How Long Will You Use My Personal Data For?

We retain personal data only as long as necessary for the purposes collected, including legal, accounting and reporting requirements. Order details are generally kept for 6 years unless law prescribes longer.

You may ask us to delete your data in certain circumstances (see Your Legal Rights). We may anonymise data for research/statistics and use it indefinitely.

10. Your Legal Rights

  • Access: receive a copy of your personal data and verify lawful processing.
  • Correction: rectify incomplete/incorrect data.
  • Erasure: request deletion where there is no good reason to continue processing (subject to legal exceptions).
  • Object: where processing relies on legitimate interests or for direct marketing.
  • Restriction: suspend processing in certain scenarios.
  • Portability: receive data in a structured, commonly used, machine-readable format where applicable.
  • Withdraw consent: where processing is based on consent.
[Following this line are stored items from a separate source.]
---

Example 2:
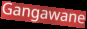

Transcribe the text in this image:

Gangawane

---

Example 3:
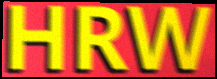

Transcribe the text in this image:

HRW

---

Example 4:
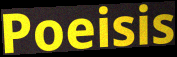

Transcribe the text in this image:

Poeisis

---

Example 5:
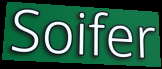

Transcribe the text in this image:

Soifer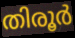
തിരൂർ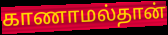
காணாமல்தான்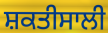
ਸ਼ਕਤੀਸਾਲੀ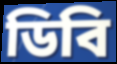
ডিবিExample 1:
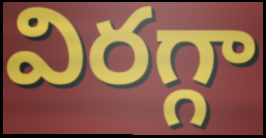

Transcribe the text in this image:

విరగ్గా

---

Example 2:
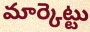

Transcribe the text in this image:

మార్కెట్టు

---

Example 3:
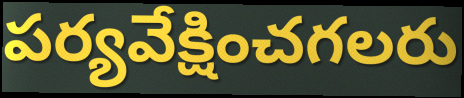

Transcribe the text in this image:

పర్యవేక్షించగలరు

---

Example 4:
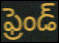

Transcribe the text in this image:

ఫ్రెండ్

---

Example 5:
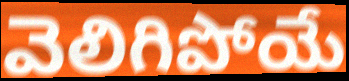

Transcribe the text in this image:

వెలిగిపోయే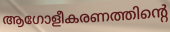
ആഗോളീകരണത്തിന്റെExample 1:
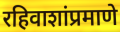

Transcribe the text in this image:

रहिवाशांप्रमाणे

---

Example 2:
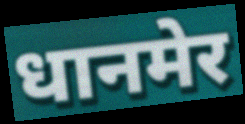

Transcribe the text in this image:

धानमेर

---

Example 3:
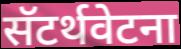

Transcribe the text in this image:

सॅटर्थवेटना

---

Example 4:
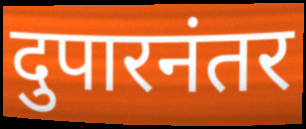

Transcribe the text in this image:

दुपारनंतर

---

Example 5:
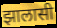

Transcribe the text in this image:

झालासी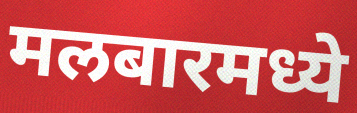
मलबारमध्ये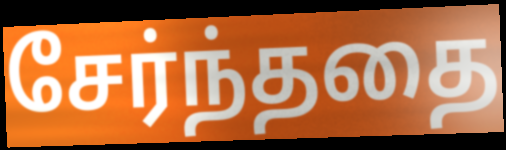
சேர்ந்ததைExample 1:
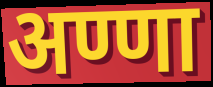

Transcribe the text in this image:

अण्णा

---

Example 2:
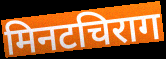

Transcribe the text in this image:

मिनटचिराग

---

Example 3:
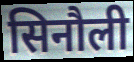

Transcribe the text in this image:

सिनौली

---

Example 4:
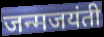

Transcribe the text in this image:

जन्मजयंती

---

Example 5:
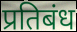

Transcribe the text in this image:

प्रतिबंध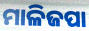
ମାଳିଜପା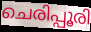
ചെരിപ്പൂരിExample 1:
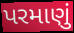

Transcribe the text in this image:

પરમાણું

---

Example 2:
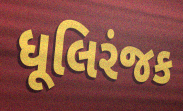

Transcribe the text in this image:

ધૂલિરંજક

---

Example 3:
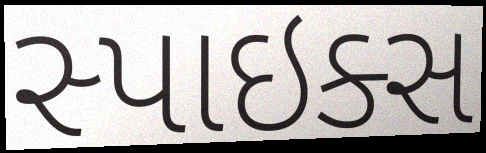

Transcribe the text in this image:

સ્પાઇક્સ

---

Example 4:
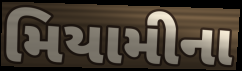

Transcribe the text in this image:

મિયામીના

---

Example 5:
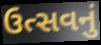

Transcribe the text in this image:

ઉત્સવનુંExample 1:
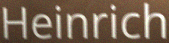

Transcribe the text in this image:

Heinrich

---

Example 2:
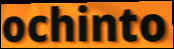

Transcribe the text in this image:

ochinto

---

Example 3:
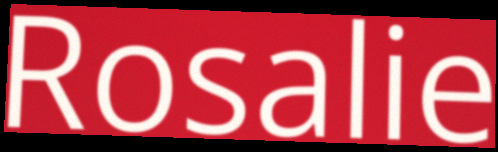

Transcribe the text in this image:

Rosalie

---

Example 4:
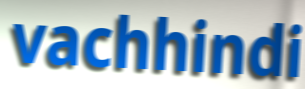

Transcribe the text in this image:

vachhindi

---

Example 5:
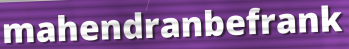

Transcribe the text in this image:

mahendranbefrank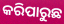
କରିପାରୁଛ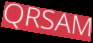
QRSAM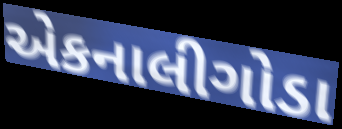
એકનાલીગોડા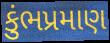
કુંભપ્રમાણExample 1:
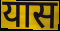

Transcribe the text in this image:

यास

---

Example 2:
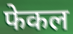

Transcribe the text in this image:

फेकल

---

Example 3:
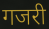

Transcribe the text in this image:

गजरी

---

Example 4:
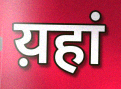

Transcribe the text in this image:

य़हां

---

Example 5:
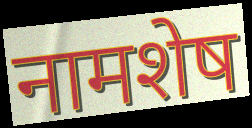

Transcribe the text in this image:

नामशेष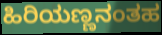
ಹಿರಿಯಣ್ಣನಂತಹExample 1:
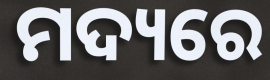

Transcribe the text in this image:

ମଦ୍ୟରେ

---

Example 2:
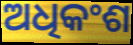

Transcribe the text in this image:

ଅଧିକଂଶ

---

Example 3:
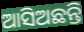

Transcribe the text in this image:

ଆସିଅଛନ୍ତି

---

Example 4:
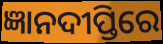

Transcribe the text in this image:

ଜ୍ଞାନଦୀପ୍ତିରେ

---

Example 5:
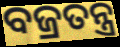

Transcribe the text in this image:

ବଜ୍ରତନ୍ତ୍ର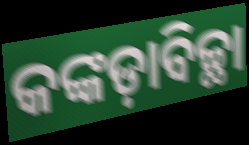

If you wish to exercise these rights, please contact us and mark your query for the attention of the Data Protection Lead.

No Fee Usually Required

Accessing your data and exercising rights is free. We may charge a reasonable fee or refuse requests that are unfounded, repetitive or excessive.

What We May Need From You

We may request information to confirm your identity and your right to access your data. We may also ask for further information to help us respond.

Time Limit to Respond

We try to respond within one month. Complex or multiple requests may take longer; we will notify you and keep you updated.